I should add that what I had on did the job for the most part. Things got a little dicey late in the game as those hot packets began to wear off. And no matter which deep pocket I buried my early-2000s flip phone, it was rendered inoperable. Which is why I have no square, low-resolution photos from the day to share and you just have to take my word for it. But it was hard to complain when you're just a few rows away from the obligatory fat guys who opted to take their shirts off. Lord help me, do I love a good fat man. The kinds of guys you see working outside all winter wearing shorts are my favorite people. And there was as much bare gentleman flesh on display than you'd expect to see at a beach in July. Only my appreciation for Fat Guy Culture kept me from gutting one like a Tauntaun for warmth. And I'm sure they do smell bad on the outside.

As far as the game itself, a few things. One, as bad as it was in the stands, it's hard to fathom what it was like to get hit and tackled on that playing surface. It had to be like playing football on concrete. On the dark side of Pluto. 

Another thing I remember was that this was just the latest in a series of Titans games of that era where the narrative was all about how Steve McNair was reportedly playing through a ton of pain. That he'd been forced to miss a lot of practice time. And it was only by the sheer force of his will and courage that he was taking the field at all. The problem was, that by January of 2004, we'd been hearing it so often and for so many years that it became fair game to question if maybe - just maybe - he's not getting hit more than every other quarterback in the league. Maybe he's just more susceptible to getting injured. Regardless, at the risk of speaking ill of the dead, as he left the field for the 2:00 warning, McNair slowly and deliberately made his way off the field with a pronounced limp. And I swear that as he came back, while the network was clearly still on commercial break, he ambled like a guy out taking his Golden Doodle for a walk through the dog park.

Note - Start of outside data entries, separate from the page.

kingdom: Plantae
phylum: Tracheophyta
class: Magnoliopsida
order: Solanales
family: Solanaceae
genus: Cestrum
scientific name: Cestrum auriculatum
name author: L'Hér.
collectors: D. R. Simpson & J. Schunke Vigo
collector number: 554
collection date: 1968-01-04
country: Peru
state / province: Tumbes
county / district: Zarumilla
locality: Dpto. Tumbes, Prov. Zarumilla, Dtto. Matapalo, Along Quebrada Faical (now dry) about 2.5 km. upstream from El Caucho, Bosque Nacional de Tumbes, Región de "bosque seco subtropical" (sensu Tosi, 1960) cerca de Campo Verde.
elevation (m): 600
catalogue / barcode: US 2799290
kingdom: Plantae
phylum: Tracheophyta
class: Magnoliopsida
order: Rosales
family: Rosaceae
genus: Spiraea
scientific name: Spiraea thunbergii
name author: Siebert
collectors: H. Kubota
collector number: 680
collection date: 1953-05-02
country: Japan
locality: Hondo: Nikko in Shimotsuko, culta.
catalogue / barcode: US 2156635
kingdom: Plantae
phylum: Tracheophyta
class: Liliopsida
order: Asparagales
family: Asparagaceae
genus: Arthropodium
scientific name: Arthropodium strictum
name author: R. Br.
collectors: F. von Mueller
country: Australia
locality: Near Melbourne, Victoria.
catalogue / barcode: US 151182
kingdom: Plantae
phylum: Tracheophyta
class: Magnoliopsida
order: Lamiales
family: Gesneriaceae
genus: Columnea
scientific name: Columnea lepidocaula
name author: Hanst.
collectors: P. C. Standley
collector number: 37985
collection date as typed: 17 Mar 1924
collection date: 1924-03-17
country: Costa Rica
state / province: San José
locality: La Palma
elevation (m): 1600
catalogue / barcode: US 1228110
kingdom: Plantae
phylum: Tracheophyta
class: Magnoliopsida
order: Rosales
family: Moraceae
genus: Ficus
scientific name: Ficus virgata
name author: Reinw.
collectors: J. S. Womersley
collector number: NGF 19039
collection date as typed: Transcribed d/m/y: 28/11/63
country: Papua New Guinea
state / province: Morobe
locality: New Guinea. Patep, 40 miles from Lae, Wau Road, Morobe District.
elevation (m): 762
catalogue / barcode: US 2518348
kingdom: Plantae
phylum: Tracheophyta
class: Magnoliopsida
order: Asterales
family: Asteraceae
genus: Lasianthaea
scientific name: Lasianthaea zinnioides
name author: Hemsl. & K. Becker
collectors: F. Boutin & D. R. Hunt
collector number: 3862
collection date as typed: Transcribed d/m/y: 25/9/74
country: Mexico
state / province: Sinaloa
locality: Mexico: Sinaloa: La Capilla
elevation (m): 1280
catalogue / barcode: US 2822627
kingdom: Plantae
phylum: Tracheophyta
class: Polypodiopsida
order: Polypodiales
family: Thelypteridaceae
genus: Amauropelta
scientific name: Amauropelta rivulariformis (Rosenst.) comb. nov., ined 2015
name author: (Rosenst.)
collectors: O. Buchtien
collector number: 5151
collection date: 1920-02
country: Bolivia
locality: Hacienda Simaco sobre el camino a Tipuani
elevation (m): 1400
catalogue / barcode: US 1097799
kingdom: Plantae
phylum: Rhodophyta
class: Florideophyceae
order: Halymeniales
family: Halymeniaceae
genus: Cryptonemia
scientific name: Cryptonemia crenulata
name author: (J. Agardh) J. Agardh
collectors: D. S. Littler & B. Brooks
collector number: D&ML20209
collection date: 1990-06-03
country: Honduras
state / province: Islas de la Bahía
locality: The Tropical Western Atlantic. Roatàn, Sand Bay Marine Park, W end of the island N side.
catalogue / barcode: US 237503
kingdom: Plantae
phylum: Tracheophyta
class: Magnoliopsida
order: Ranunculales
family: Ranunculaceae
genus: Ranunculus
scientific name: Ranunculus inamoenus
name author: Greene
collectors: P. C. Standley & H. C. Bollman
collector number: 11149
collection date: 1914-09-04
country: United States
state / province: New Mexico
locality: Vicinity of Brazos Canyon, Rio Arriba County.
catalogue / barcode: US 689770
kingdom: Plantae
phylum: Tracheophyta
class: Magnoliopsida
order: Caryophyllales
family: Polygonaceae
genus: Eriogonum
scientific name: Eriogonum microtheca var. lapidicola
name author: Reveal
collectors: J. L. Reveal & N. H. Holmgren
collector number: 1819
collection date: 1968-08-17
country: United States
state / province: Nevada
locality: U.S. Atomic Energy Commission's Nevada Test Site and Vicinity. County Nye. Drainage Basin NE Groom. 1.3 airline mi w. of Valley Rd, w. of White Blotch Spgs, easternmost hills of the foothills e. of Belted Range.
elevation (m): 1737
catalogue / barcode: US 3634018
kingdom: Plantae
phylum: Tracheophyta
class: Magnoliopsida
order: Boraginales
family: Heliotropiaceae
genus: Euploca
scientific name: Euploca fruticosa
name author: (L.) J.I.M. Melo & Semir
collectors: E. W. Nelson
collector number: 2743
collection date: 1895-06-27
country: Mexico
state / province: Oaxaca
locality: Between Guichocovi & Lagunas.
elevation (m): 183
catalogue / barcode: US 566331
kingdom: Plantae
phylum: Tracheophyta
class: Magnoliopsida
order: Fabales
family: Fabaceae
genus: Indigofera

I'm just saying, that was what it looked like from the cheap seats. 

As you'd expect under the conditions, this one was a rock fight from beginning to end. The only clear advantage belonged to the Fahrenheit scale. Everyone else kept it close. In the 1st quarter, Tom Brady connected with Bethel Johnson for a 41-yard touchdown. In the 3rd, McNair led an incredible 11-play, almost 8-minute drive capped with a touchdown to Derrick Mason to tie it up. And in the most underrated field goal of his career - just because he had so many other unforgettable ones - Adam Vinatieri put the Pats up 17-14 with a 46-yard field goal. In those temperatures, that had to have felt like kicking a butternut squash. But he nailed it. 

McNair, to his eternal credit, led a drive that almost sent the game to overtime. He connected three times to Drew Bennett, once for 13 yards (challenged by the Patriots but upheld), once for 12 yards, and once for 11 yards (challenged by the official, and upheld). Until finally a 4th down pass intended for Bennett that was almost caught hit the ground and it was game over for one of the wildest postseason games in Patriots history. 

The Pats went on to beat the Colts the following week. Meaning they defeated both co-MVPs, McNair and Peyton Manning, in the same playoffs. And established for good that the worst weather the planet can throw at them only provided them with the best homefield advantage in football. It remains to be seen if the Bills can make the same claim, but I tend to doubt it. They just don't seem like a team built for extreme elements. But we'll see. 

The other thing we'll see is whether or not the Bills Mafia are as hardy, dauntless, brave and intrepid as I and 68,435 others were on that unforgettable night in the early days of the Dynasty. My safe return was doubtful. But the honour and recognition in the event of success is still mine, 17 years and five championships later.